19th President of the University of Louisville
- In office February 1, 2023 – March 26, 2025
- Preceded by: Lori Stewart Gonzalez (interim)
- Succeeded by: Gerry Bradley

14th President of Towson University
- In office January 25, 2016 – January 31, 2023
- Preceded by: Maravene Loeschke
- Succeeded by: Melanie Perreault (interim)

Interim President of Eastern Michigan University
- In office July 8, 2015 – January 7, 2016
- Preceded by: Susan Martin
- Succeeded by: Donald Loppnow (interim)

Provost and Executive Vice President of Eastern Michigan University
- In office January 3, 2012 – January 7, 2016
- Preceded by: Jack Kay
- Succeeded by: Rhonda Longworth (interim)

Dean of the College of Business at University of Michigan–Dearborn
- In office 2008–2011
- Succeeded by: Raju Balakrishnan

Personal details
- Spouse: Trevor Iles
- Children: 2
- Education: Washington University in St. Louis Michigan State University
- Website: Office of the President

= Kim Schatzel =

American academic administrator and business executive

Kim E. Schatzel is an American academic administrator who was the 19th president of the University of Louisville. She joined Eastern Michigan University in January 2012 as provost and executive vice president of academic and student affairs, and became interim president on July 8, 2015, following the resignation of Susan Martin. Schatzel was previously dean of the college of business at University of Michigan–Dearborn. On November 30, 2022, she was announced as the next president of University of Louisville and began her tenure on February 1, 2023. She resigned as president of the University of Louisville on March 26, 2025.

==Corporate career==
Schatzel spent more than 20 years working in new ventures and start-up ventures. She began her career working as a foreperson at a Ford Pinto manufacturing plant. Her roles later ranged from being a top-level manager of an automobile parts manufacturer to being CEO of ICM/Krebsoge.
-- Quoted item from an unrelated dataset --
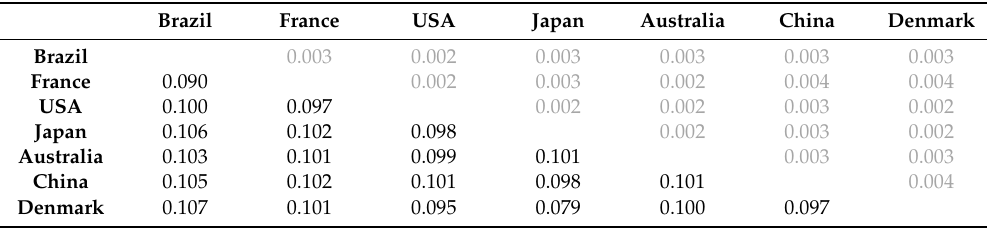
Table 2. Mean genetic distances between groups of full-length HCV subtype 2b sequences from di ff erent geographical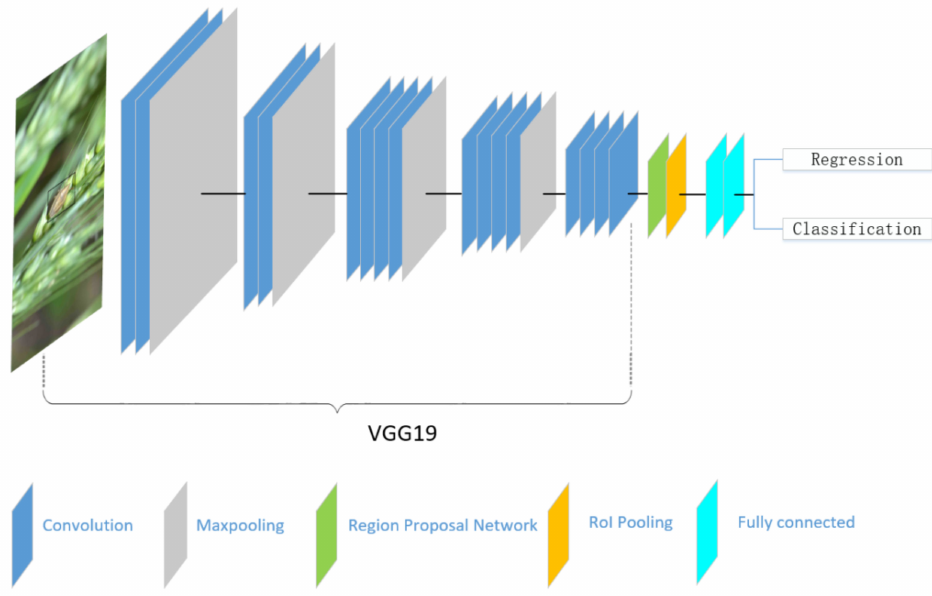
Figure 2. The schematic structure of the proposed detection model based on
She was appointed to the board of directors of Health Alliance Plan in February 2013 and is chair of its audit committee, as well as the audit and finance committee for Henry Ford Health System.

==Academic career==
Schatzel was an assistant professor at Boston College from 1999 until she started working at University of Michigan–Dearborn in 2000 as an assistant professor of marketing. She held numerous positions until becoming dean of the college of business in 2008.

She was a professor of marketing at the University of Michigan's Ross School of Business, and received the university's Distinguished Faculty Teaching Award in 2006.

On January 3, 2012, she started at Eastern Michigan University as provost and executive vice president of academic and student affairs.

On July 8, 2015, Schatzel became interim president, following the resignation of the previous president, Susan Martin. She retained her position as provost while serving as the interim. On December 4, 2015, Towson University selected her as their next president; her last day was January 7, 2016. She began her tenure on January 25, 2016.

Her research and teaching focuses on product innovation, new product introductions, and marketing communications.

==Personal life==
Schatzel received a bachelor's degree in economics and biology from Washington University in St. Louis in 1978. She received a doctorate in business administration from Michigan State University's Eli Broad Graduate School of Management in 1999.

She lives with her husband, Trevor Iles, a businessman and has two children.